Exercise aim:
Search term "Galápagos": copy each line of the records that contains it.

Dataset extract:

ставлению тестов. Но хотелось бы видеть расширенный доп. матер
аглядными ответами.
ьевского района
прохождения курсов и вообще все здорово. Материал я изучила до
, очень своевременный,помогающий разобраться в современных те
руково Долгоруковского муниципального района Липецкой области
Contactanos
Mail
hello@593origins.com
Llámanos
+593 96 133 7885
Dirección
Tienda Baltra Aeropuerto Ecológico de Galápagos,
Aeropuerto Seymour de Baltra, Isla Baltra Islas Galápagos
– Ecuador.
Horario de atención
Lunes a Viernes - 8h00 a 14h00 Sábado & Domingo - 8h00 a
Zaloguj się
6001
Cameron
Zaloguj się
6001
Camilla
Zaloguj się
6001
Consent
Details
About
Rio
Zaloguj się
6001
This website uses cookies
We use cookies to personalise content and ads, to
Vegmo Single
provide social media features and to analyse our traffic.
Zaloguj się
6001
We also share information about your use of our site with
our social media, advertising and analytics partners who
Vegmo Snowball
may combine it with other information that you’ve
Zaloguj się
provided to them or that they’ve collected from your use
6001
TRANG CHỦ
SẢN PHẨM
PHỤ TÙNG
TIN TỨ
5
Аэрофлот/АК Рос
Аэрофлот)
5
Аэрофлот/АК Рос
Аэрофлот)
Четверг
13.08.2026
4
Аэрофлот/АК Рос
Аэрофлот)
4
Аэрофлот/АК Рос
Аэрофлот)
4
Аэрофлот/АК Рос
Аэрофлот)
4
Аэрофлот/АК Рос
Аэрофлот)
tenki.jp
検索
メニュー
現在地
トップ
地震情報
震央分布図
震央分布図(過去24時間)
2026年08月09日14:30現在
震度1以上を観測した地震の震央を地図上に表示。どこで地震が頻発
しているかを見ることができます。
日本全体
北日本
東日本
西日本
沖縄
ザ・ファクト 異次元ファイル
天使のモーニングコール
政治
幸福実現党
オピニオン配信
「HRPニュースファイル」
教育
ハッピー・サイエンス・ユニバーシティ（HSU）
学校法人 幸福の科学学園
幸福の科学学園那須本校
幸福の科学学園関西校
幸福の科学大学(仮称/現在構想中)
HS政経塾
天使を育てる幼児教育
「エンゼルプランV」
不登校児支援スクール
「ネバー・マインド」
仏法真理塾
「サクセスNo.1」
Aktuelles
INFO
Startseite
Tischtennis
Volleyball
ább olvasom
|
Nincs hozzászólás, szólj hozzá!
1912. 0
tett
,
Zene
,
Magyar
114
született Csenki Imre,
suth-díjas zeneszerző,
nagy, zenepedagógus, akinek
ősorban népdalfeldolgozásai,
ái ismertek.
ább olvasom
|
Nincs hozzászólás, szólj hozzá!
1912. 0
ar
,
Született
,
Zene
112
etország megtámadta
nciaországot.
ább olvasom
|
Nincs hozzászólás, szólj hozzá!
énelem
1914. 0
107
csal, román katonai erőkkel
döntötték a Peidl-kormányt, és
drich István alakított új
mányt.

Task solution:
Tienda Baltra Aeropuerto Ecológico de Galápagos,
Aeropuerto Seymour de Baltra, Isla Baltra Islas Galápagos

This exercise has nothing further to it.